Check the leave-recording system has a dependant-leave category separate from sickness before you publish.

3

Brief managers that the day-of conversation is "go, we will sort the details later", not an interrogation.

4

Cross-reference your bereavement and absence management policies so a death or a recurring care issue has an obvious next step.

5

Revisit real cases after six months and adjust the paid-days placeholder to match what actually happens.

A document is not a system

Turn this template into trained, proven behaviour

A policy in a drawer proves nothing. In TrainedTeam this template becomes assigned training with knowledge checks, e-signature acknowledgments, version history, and an audit-ready record of who completed what, when.

Time Off for Dependants template FAQs

Is time off for dependants paid?

The statutory right under the Employment Rights Act 1996 is to a reasonable amount of unpaid time off.

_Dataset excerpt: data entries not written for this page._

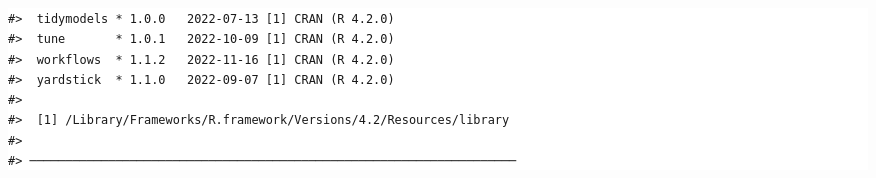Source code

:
 ```
#>  tidymodels * 1.0.0   2022-07-13 [1] CRAN (R 4.2.0)
#>  tune       * 1.0.1   2022-10-09 [1] CRAN (R 4.2.0)
#>  workflows  * 1.1.2   2022-11-16 [1] CRAN (R 4.2.0)
#>  yardstick  * 1.1.0   2022-09-07 [1] CRAN (R 4.2.0)
#> 
#>  [1] /Library/Frameworks/R.framework/Versions/4.2/Resources/library
#> 
#> ────────────────────────────────────────────────────────────────────
```
 
 
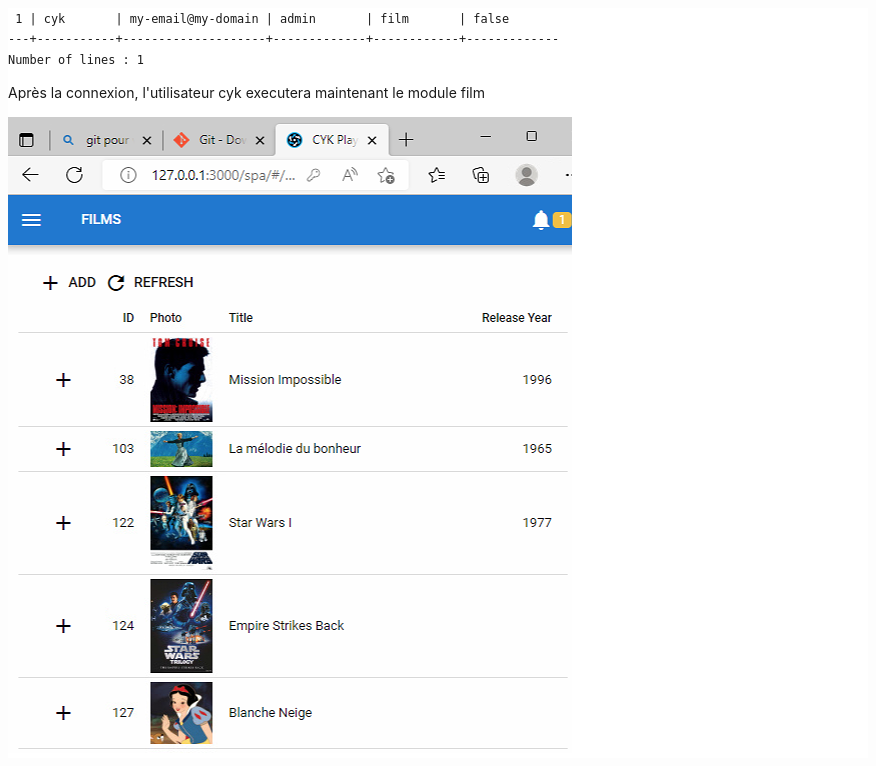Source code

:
 ```console
 1 | cyk       | my-email@my-domain | admin       | film       | false
---+-----------+--------------------+-------------+------------+-------------
Number of lines : 1

```

Après la connexion, l'utilisateur cyk executera maintenant le module film

![Film module](/images/module_film_form.png)







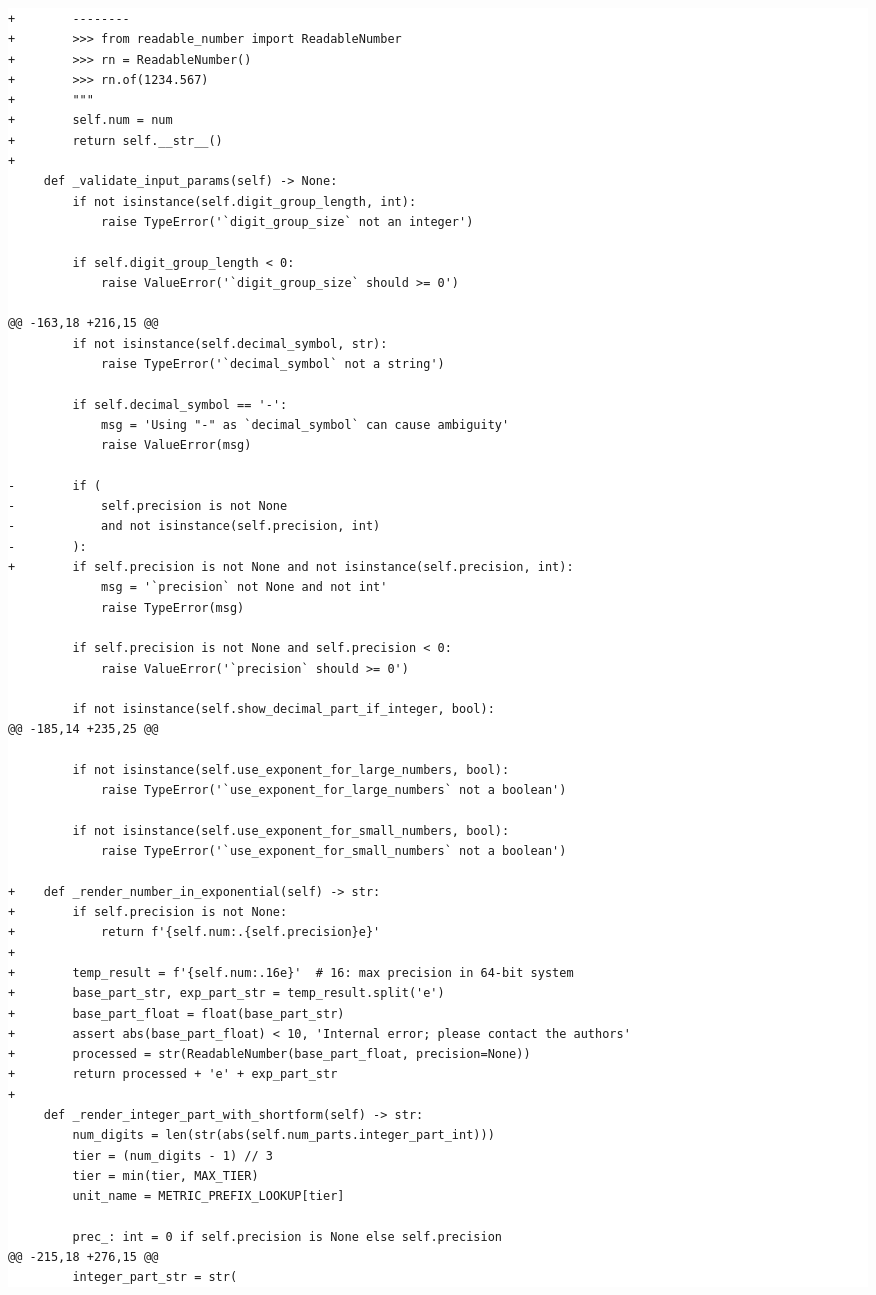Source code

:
 ```
+        --------
+        >>> from readable_number import ReadableNumber
+        >>> rn = ReadableNumber()
+        >>> rn.of(1234.567)
+        """
+        self.num = num
+        return self.__str__()
+
     def _validate_input_params(self) -> None:
         if not isinstance(self.digit_group_length, int):
             raise TypeError('`digit_group_size` not an integer')
 
         if self.digit_group_length < 0:
             raise ValueError('`digit_group_size` should >= 0')
 
@@ -163,18 +216,15 @@
         if not isinstance(self.decimal_symbol, str):
             raise TypeError('`decimal_symbol` not a string')
 
         if self.decimal_symbol == '-':
             msg = 'Using "-" as `decimal_symbol` can cause ambiguity'
             raise ValueError(msg)
 
-        if (
-            self.precision is not None
-            and not isinstance(self.precision, int)
-        ):
+        if self.precision is not None and not isinstance(self.precision, int):
             msg = '`precision` not None and not int'
             raise TypeError(msg)
 
         if self.precision is not None and self.precision < 0:
             raise ValueError('`precision` should >= 0')
 
         if not isinstance(self.show_decimal_part_if_integer, bool):
@@ -185,14 +235,25 @@
 
         if not isinstance(self.use_exponent_for_large_numbers, bool):
             raise TypeError('`use_exponent_for_large_numbers` not a boolean')
 
         if not isinstance(self.use_exponent_for_small_numbers, bool):
             raise TypeError('`use_exponent_for_small_numbers` not a boolean')
 
+    def _render_number_in_exponential(self) -> str:
+        if self.precision is not None:
+            return f'{self.num:.{self.precision}e}'
+
+        temp_result = f'{self.num:.16e}'  # 16: max precision in 64-bit system
+        base_part_str, exp_part_str = temp_result.split('e')
+        base_part_float = float(base_part_str)
+        assert abs(base_part_float) < 10, 'Internal error; please contact the authors'
+        processed = str(ReadableNumber(base_part_float, precision=None))
+        return processed + 'e' + exp_part_str
+
     def _render_integer_part_with_shortform(self) -> str:
         num_digits = len(str(abs(self.num_parts.integer_part_int)))
         tier = (num_digits - 1) // 3
         tier = min(tier, MAX_TIER)
         unit_name = METRIC_PREFIX_LOOKUP[tier]
 
         prec_: int = 0 if self.precision is None else self.precision
@@ -215,18 +276,15 @@
         integer_part_str = str(
```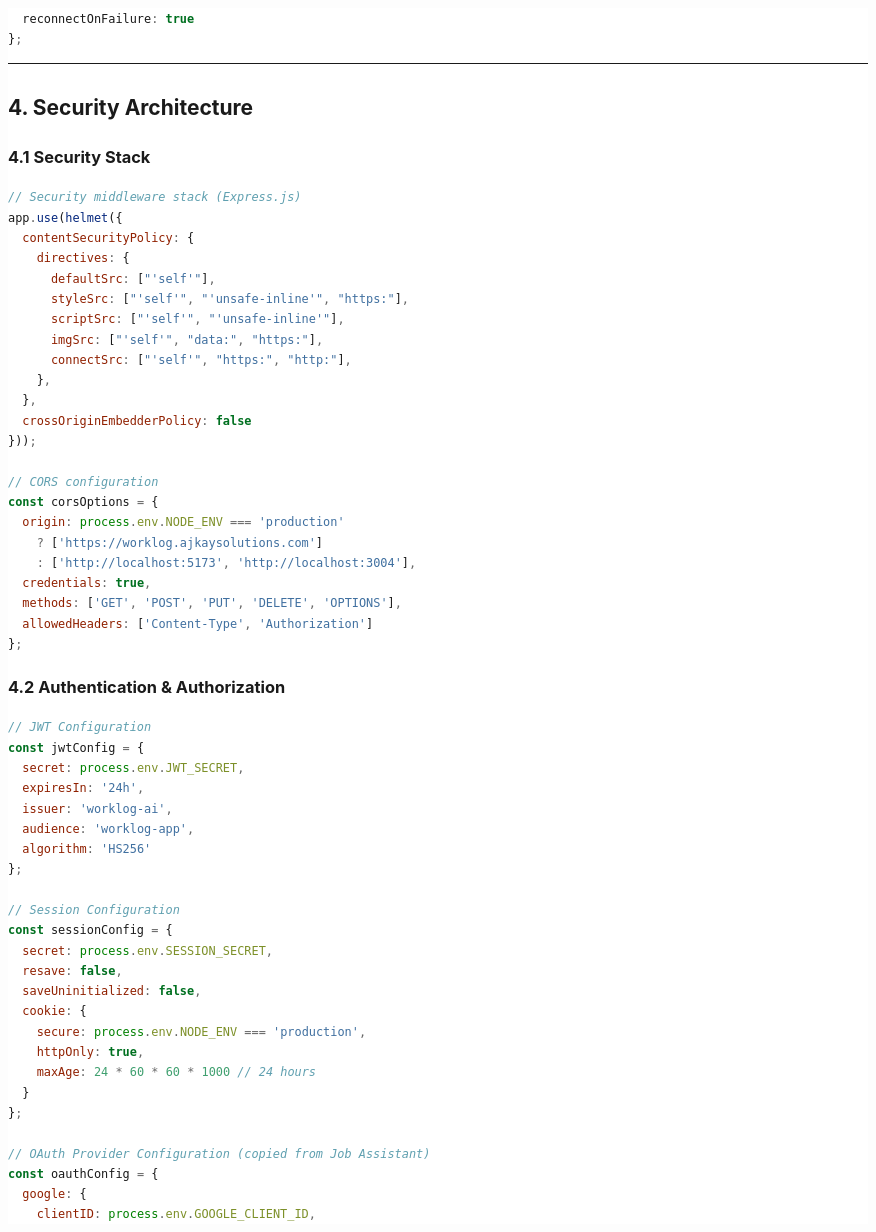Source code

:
 ```javascript
  reconnectOnFailure: true
};
```

---

## 4. Security Architecture

### 4.1 Security Stack

```javascript
// Security middleware stack (Express.js)
app.use(helmet({
  contentSecurityPolicy: {
    directives: {
      defaultSrc: ["'self'"],
      styleSrc: ["'self'", "'unsafe-inline'", "https:"],
      scriptSrc: ["'self'", "'unsafe-inline'"],
      imgSrc: ["'self'", "data:", "https:"],
      connectSrc: ["'self'", "https:", "http:"],
    },
  },
  crossOriginEmbedderPolicy: false
}));

// CORS configuration
const corsOptions = {
  origin: process.env.NODE_ENV === 'production' 
    ? ['https://worklog.ajkaysolutions.com'] 
    : ['http://localhost:5173', 'http://localhost:3004'],
  credentials: true,
  methods: ['GET', 'POST', 'PUT', 'DELETE', 'OPTIONS'],
  allowedHeaders: ['Content-Type', 'Authorization']
};
```

### 4.2 Authentication & Authorization

```javascript
// JWT Configuration
const jwtConfig = {
  secret: process.env.JWT_SECRET,
  expiresIn: '24h',
  issuer: 'worklog-ai',
  audience: 'worklog-app',
  algorithm: 'HS256'
};

// Session Configuration  
const sessionConfig = {
  secret: process.env.SESSION_SECRET,
  resave: false,
  saveUninitialized: false,
  cookie: {
    secure: process.env.NODE_ENV === 'production',
    httpOnly: true,
    maxAge: 24 * 60 * 60 * 1000 // 24 hours
  }
};

// OAuth Provider Configuration (copied from Job Assistant)
const oauthConfig = {
  google: {
    clientID: process.env.GOOGLE_CLIENT_ID,
```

Many employers choose to pay for the first day or two as good practice — this template includes a placeholder for your position, and whatever you choose, apply it consistently.

How much time off for dependants can an employee take?

The law does not set a number of days — the right is to what is reasonable to deal with the emergency and arrange care, which for most events is hours or a day or two. There is no fixed annual cap, but repeated absences for the same cause should prompt a conversation about a planned arrangement instead.

Does the right apply from day one of employment?

Yes. Time off for dependants is a day-one right for all employees, regardless of length of service, hours, or seniority, and employees must not suffer any detriment for using it.

Can it be used for planned childcare or appointments?

No. The right covers unexpected events — sudden illness, a care arrangement collapsing, an incident at school. Foreseeable needs such as planned appointments or school holidays should be covered by annual leave, parental leave, or flexible working arrangements.

What is the difference between time off for dependants and compassionate leave?

Time off for dependants is a statutory right to deal with emergencies involving a dependant, including making arrangements after a death. Compassionate or bereavement leave is an employer-provided entitlement to grieve and attend to a loss — usually broader and often paid. The two work together; see our bereavement leave policy.